--- START ---
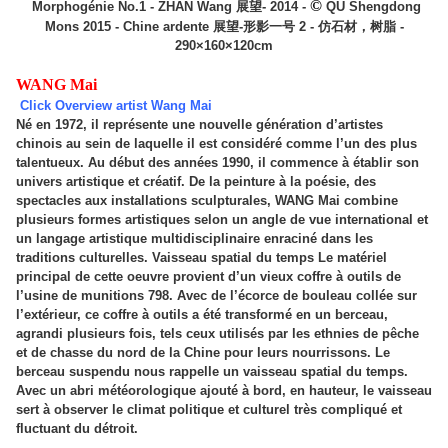
©
Morphogénie No.1 - ZHAN Wang 展望- 2014 -
QU Shengdong
Mons 2015 - Chine ardente 展望-形影一号 2 - 仿石材，树脂 -
290×160×120cm
WANG Mai
Click Overview artist Wang Mai
Né en 1972, il représente une nouvelle génération d’artistes
chinois au sein de laquelle il est considéré comme l’un des plus
talentueux. Au début des années 1990, il commence à établir son
univers artistique et créatif. De la peinture à la poésie, des
spectacles aux installations sculpturales, WANG Mai combine
plusieurs formes artistiques selon un angle de vue international et
un langage artistique multidisciplinaire enraciné dans les
traditions culturelles. Vaisseau spatial du temps Le matériel
principal de cette oeuvre provient d’un vieux coffre à outils de
l’usine de munitions 798. Avec de l’écorce de bouleau collée sur
l’extérieur, ce coffre à outils a été transformé en un berceau,
agrandi plusieurs fois, tels ceux utilisés par les ethnies de pêche
et de chasse du nord de la Chine pour leurs nourrissons. Le
berceau suspendu nous rappelle un vaisseau spatial du temps.
Avec un abri météorologique ajouté à bord, en hauteur, le vaisseau
sert à observer le climat politique et culturel très compliqué et
fluctuant du détroit.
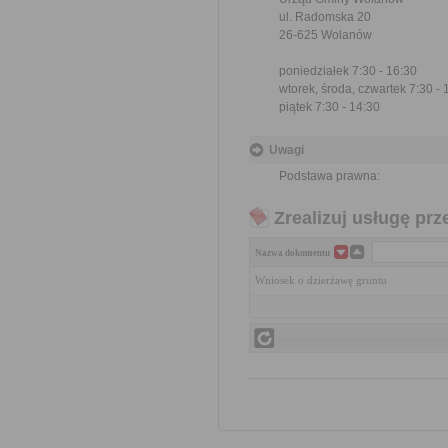
ul. Radomska 20
26-625 Wolanów
poniedziałek 7:30 - 16:30
wtorek, środa, czwartek 7:30 - 
piątek 7:30 - 14:30
Uwagi
Podstawa prawna:
Zrealizuj usługę prz
Nazwa dokumentu
Wniosek o dzierżawę gruntu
--- END ---
■ Task goal: Select every line in the entries that contains the word "temps", matching case exactly.

■ Answer for the task:
traditions culturelles. Vaisseau spatial du temps Le matériel
berceau suspendu nous rappelle un vaisseau spatial du temps.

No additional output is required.